What is required: What you return should be the line containing "Talk to them" and each line after it to the end of the records, copied exactly.

Source information:

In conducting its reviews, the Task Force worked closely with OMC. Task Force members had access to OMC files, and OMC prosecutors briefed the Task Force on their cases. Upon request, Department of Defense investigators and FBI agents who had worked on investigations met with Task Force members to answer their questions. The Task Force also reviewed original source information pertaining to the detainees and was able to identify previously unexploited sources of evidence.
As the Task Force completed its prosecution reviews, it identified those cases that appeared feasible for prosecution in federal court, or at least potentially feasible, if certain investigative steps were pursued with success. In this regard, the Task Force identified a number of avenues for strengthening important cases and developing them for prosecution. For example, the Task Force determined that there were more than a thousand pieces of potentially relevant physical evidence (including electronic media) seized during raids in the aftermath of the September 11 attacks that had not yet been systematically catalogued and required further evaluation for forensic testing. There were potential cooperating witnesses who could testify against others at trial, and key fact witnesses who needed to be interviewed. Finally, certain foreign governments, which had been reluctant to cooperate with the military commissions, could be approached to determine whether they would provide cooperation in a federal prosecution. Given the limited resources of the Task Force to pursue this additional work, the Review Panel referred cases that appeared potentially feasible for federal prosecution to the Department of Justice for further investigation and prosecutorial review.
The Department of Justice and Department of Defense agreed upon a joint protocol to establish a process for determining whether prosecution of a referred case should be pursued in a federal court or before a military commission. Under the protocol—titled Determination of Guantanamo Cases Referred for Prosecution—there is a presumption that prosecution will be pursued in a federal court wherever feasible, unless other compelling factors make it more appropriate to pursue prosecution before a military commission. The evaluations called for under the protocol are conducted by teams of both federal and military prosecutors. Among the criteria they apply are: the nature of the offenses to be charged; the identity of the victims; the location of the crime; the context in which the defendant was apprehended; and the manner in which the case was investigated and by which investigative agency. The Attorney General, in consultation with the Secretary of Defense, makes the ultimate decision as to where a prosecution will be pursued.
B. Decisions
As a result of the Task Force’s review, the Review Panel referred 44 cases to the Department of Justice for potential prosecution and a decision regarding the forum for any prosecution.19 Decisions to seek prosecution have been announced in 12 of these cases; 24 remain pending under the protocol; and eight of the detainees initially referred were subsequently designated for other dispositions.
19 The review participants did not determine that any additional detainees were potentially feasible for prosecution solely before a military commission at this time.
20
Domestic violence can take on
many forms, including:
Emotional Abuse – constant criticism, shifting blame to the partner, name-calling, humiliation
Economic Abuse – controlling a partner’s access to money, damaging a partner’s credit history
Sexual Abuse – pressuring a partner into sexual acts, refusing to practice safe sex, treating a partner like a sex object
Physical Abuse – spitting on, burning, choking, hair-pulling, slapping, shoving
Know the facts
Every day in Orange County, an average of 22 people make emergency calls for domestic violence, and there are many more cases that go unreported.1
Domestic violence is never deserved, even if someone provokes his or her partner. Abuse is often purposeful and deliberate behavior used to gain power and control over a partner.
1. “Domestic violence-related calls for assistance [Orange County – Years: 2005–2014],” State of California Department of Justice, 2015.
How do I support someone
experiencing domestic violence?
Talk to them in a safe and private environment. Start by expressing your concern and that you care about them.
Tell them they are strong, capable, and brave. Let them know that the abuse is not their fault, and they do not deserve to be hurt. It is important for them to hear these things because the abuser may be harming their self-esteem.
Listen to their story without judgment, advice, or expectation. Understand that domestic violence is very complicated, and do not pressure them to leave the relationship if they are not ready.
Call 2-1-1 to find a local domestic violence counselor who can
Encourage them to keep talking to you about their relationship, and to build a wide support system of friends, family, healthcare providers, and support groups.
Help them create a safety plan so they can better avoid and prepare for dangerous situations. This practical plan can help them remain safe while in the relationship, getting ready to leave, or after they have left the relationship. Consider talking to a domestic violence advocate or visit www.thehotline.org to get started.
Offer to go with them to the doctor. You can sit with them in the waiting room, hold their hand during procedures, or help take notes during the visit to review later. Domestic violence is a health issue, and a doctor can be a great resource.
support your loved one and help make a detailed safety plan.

Answer:
Talk to them in a safe and private environment. Start by expressing your concern and that you care about them.
Tell them they are strong, capable, and brave. Let them know that the abuse is not their fault, and they do not deserve to be hurt. It is important for them to hear these things because the abuser may be harming their self-esteem.
Listen to their story without judgment, advice, or expectation. Understand that domestic violence is very complicated, and do not pressure them to leave the relationship if they are not ready.
Call 2-1-1 to find a local domestic violence counselor who can
Encourage them to keep talking to you about their relationship, and to build a wide support system of friends, family, healthcare providers, and support groups.
Help them create a safety plan so they can better avoid and prepare for dangerous situations. This practical plan can help them remain safe while in the relationship, getting ready to leave, or after they have left the relationship. Consider talking to a domestic violence advocate or visit www.thehotline.org to get started.
Offer to go with them to the doctor. You can sit with them in the waiting room, hold their hand during procedures, or help take notes during the visit to review later. Domestic violence is a health issue, and a doctor can be a great resource.
support your loved one and help make a detailed safety plan.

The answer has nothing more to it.